▸ **TASK OBJECTIVE**
Return the run of lines below that opens with the line containing "[00:00.600]" and closes with the line containing "85: (222, 221, 4.18)", keeping each one exact.

▸ **EXERCISE MATERIAL**
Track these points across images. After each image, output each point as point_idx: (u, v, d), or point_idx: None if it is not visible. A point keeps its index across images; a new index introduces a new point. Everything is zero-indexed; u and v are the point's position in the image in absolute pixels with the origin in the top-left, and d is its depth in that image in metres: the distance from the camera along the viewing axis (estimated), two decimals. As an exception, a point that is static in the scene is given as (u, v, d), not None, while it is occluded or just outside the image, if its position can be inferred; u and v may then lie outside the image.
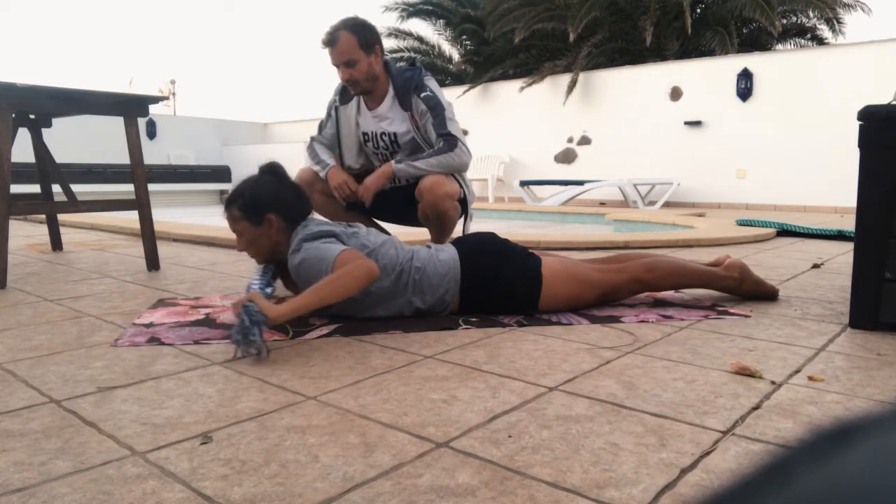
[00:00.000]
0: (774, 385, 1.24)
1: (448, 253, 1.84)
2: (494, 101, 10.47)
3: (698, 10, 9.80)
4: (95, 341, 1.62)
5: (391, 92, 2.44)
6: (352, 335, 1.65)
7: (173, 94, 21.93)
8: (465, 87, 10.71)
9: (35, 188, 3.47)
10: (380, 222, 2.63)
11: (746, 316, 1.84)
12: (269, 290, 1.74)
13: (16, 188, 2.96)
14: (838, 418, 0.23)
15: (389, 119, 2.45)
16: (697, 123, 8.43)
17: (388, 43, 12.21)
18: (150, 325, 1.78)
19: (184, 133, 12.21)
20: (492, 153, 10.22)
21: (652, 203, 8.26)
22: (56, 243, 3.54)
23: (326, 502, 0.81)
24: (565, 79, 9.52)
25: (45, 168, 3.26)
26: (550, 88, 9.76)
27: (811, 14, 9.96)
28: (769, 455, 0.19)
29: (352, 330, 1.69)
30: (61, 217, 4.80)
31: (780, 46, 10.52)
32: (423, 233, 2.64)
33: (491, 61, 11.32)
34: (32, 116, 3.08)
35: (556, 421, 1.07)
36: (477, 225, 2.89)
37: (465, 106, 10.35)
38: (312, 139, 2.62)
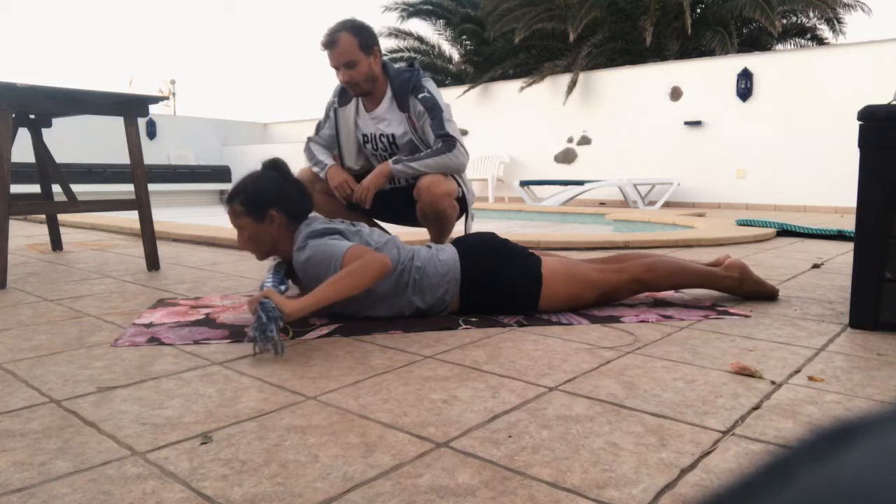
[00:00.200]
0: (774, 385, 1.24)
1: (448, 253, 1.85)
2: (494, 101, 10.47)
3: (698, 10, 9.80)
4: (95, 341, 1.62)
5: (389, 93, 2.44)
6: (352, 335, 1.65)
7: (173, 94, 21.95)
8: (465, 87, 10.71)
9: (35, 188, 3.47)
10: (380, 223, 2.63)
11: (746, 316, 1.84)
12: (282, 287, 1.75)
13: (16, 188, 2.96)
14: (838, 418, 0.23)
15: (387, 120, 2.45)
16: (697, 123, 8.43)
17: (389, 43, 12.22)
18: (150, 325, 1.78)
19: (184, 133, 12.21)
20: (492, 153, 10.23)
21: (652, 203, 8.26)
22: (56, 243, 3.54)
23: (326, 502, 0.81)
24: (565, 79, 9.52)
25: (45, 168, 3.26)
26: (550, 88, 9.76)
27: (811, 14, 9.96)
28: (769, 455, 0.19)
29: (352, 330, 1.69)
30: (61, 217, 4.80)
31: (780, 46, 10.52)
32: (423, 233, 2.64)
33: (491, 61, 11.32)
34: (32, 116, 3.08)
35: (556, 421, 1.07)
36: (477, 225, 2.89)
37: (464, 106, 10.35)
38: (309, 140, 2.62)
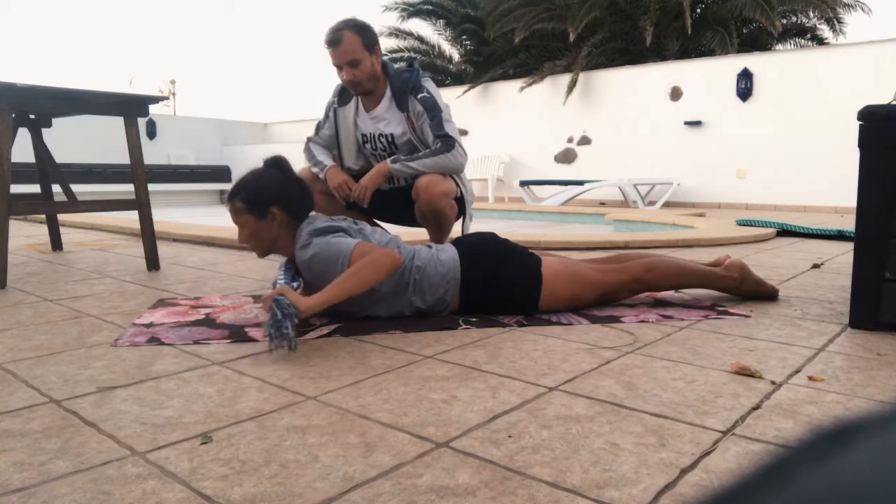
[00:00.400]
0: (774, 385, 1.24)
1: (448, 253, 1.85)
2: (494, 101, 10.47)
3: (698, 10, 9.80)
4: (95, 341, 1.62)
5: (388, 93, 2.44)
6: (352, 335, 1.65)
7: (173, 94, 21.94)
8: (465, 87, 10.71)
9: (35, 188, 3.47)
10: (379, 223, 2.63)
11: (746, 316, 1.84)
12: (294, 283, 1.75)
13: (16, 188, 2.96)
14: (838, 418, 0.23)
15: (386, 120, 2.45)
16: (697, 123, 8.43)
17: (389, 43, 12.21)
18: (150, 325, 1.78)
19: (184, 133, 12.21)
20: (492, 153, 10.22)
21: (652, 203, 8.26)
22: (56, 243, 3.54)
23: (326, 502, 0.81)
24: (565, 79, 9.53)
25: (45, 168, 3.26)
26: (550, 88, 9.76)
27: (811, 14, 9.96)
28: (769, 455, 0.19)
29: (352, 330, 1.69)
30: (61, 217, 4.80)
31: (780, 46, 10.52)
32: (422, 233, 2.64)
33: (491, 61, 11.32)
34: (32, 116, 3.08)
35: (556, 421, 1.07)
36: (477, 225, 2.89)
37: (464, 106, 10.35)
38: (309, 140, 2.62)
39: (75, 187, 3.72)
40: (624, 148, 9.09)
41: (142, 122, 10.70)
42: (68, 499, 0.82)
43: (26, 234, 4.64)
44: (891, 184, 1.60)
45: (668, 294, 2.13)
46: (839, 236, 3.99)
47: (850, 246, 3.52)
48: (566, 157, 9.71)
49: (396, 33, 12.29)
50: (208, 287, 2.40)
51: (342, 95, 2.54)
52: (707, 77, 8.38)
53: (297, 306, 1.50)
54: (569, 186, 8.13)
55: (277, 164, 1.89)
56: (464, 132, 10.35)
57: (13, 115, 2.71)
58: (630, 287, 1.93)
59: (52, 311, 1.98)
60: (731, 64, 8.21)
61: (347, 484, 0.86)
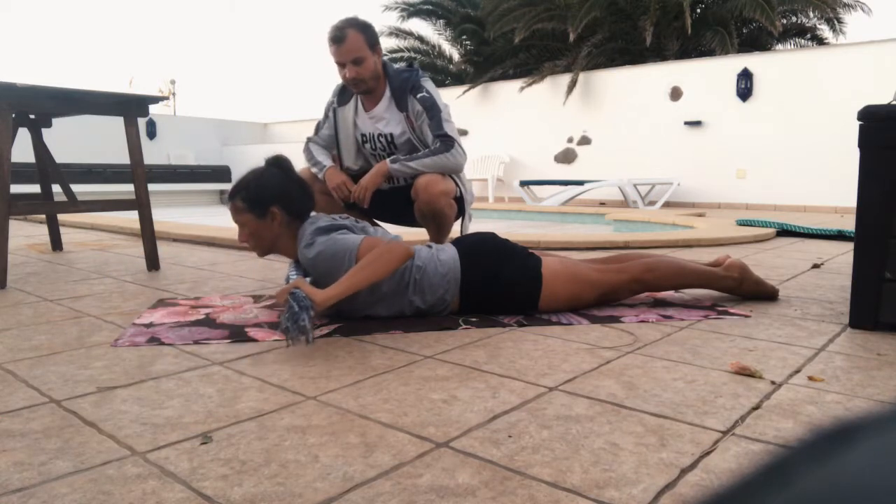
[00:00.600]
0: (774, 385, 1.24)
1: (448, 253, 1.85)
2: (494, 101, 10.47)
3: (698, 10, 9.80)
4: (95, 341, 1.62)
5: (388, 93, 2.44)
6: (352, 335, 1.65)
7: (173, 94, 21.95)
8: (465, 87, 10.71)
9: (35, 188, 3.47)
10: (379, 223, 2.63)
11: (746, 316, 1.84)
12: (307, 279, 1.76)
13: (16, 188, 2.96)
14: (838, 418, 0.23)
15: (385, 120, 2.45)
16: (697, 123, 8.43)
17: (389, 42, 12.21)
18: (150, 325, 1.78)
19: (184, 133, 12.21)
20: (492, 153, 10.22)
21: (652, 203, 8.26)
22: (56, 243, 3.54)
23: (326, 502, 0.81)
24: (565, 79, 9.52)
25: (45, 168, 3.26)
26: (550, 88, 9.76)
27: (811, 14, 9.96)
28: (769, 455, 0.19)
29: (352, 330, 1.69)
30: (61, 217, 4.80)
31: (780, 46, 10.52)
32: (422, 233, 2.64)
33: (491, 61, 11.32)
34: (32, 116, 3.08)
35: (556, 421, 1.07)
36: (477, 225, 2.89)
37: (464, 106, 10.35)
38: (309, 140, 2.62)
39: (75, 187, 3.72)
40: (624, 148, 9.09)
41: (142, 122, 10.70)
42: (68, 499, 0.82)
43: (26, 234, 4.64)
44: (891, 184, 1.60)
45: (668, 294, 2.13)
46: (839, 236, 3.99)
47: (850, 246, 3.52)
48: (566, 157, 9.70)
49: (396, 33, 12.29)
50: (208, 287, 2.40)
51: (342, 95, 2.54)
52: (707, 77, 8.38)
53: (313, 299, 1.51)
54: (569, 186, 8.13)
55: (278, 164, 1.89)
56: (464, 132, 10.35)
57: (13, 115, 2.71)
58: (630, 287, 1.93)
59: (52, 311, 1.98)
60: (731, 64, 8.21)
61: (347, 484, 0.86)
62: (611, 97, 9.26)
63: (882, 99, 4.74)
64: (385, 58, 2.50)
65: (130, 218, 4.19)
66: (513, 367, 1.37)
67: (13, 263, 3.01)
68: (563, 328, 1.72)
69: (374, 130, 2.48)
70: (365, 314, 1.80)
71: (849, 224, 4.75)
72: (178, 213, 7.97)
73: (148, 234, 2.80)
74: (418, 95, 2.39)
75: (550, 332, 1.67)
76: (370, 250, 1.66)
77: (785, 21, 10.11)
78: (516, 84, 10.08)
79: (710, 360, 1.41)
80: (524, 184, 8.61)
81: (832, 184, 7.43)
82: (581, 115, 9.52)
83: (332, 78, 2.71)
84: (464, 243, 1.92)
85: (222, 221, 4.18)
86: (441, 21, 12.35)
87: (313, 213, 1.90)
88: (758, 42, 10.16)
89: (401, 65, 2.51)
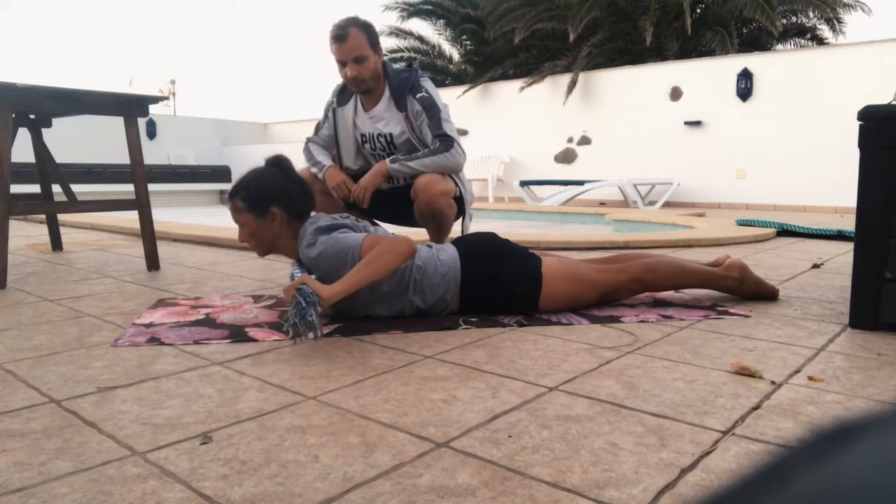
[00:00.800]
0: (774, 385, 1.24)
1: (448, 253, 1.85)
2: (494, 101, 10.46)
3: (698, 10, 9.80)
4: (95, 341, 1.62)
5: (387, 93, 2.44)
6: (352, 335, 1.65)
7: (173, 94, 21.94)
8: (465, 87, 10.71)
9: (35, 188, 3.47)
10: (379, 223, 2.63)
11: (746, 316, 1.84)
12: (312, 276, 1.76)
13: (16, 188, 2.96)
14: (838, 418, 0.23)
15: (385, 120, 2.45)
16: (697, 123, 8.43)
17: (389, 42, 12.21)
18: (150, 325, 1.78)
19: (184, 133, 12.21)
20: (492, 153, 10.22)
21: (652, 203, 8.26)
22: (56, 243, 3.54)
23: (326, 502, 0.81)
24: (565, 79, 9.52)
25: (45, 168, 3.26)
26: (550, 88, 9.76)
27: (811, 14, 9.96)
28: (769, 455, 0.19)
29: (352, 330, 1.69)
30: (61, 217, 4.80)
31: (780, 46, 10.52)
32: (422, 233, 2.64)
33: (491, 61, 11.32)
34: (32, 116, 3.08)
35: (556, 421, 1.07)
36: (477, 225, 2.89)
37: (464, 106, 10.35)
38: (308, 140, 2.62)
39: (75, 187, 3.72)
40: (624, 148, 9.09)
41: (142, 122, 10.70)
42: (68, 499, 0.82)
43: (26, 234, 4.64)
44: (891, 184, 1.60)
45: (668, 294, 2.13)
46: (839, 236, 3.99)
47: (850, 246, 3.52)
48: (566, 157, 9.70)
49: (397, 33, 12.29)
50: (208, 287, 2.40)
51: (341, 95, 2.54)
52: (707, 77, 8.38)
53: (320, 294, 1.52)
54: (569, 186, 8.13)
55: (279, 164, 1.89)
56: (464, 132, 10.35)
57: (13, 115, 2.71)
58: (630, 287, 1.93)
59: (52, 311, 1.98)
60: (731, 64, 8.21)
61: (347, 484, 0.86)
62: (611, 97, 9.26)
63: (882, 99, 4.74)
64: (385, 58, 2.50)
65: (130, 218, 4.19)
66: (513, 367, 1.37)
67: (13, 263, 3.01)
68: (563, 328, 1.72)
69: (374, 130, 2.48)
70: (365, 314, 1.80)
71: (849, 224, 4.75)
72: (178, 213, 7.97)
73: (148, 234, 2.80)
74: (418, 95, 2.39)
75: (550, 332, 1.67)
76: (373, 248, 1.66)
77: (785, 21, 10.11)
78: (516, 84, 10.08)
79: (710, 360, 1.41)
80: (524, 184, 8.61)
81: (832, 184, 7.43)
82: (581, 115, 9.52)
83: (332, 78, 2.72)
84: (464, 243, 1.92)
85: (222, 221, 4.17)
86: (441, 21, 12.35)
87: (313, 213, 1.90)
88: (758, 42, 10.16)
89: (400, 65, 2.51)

▸ **TASK OUTPUT**
[00:00.600]
0: (774, 385, 1.24)
1: (448, 253, 1.85)
2: (494, 101, 10.47)
3: (698, 10, 9.80)
4: (95, 341, 1.62)
5: (388, 93, 2.44)
6: (352, 335, 1.65)
7: (173, 94, 21.95)
8: (465, 87, 10.71)
9: (35, 188, 3.47)
10: (379, 223, 2.63)
11: (746, 316, 1.84)
12: (307, 279, 1.76)
13: (16, 188, 2.96)
14: (838, 418, 0.23)
15: (385, 120, 2.45)
16: (697, 123, 8.43)
17: (389, 42, 12.21)
18: (150, 325, 1.78)
19: (184, 133, 12.21)
20: (492, 153, 10.22)
21: (652, 203, 8.26)
22: (56, 243, 3.54)
23: (326, 502, 0.81)
24: (565, 79, 9.52)
25: (45, 168, 3.26)
26: (550, 88, 9.76)
27: (811, 14, 9.96)
28: (769, 455, 0.19)
29: (352, 330, 1.69)
30: (61, 217, 4.80)
31: (780, 46, 10.52)
32: (422, 233, 2.64)
33: (491, 61, 11.32)
34: (32, 116, 3.08)
35: (556, 421, 1.07)
36: (477, 225, 2.89)
37: (464, 106, 10.35)
38: (309, 140, 2.62)
39: (75, 187, 3.72)
40: (624, 148, 9.09)
41: (142, 122, 10.70)
42: (68, 499, 0.82)
43: (26, 234, 4.64)
44: (891, 184, 1.60)
45: (668, 294, 2.13)
46: (839, 236, 3.99)
47: (850, 246, 3.52)
48: (566, 157, 9.70)
49: (396, 33, 12.29)
50: (208, 287, 2.40)
51: (342, 95, 2.54)
52: (707, 77, 8.38)
53: (313, 299, 1.51)
54: (569, 186, 8.13)
55: (278, 164, 1.89)
56: (464, 132, 10.35)
57: (13, 115, 2.71)
58: (630, 287, 1.93)
59: (52, 311, 1.98)
60: (731, 64, 8.21)
61: (347, 484, 0.86)
62: (611, 97, 9.26)
63: (882, 99, 4.74)
64: (385, 58, 2.50)
65: (130, 218, 4.19)
66: (513, 367, 1.37)
67: (13, 263, 3.01)
68: (563, 328, 1.72)
69: (374, 130, 2.48)
70: (365, 314, 1.80)
71: (849, 224, 4.75)
72: (178, 213, 7.97)
73: (148, 234, 2.80)
74: (418, 95, 2.39)
75: (550, 332, 1.67)
76: (370, 250, 1.66)
77: (785, 21, 10.11)
78: (516, 84, 10.08)
79: (710, 360, 1.41)
80: (524, 184, 8.61)
81: (832, 184, 7.43)
82: (581, 115, 9.52)
83: (332, 78, 2.71)
84: (464, 243, 1.92)
85: (222, 221, 4.18)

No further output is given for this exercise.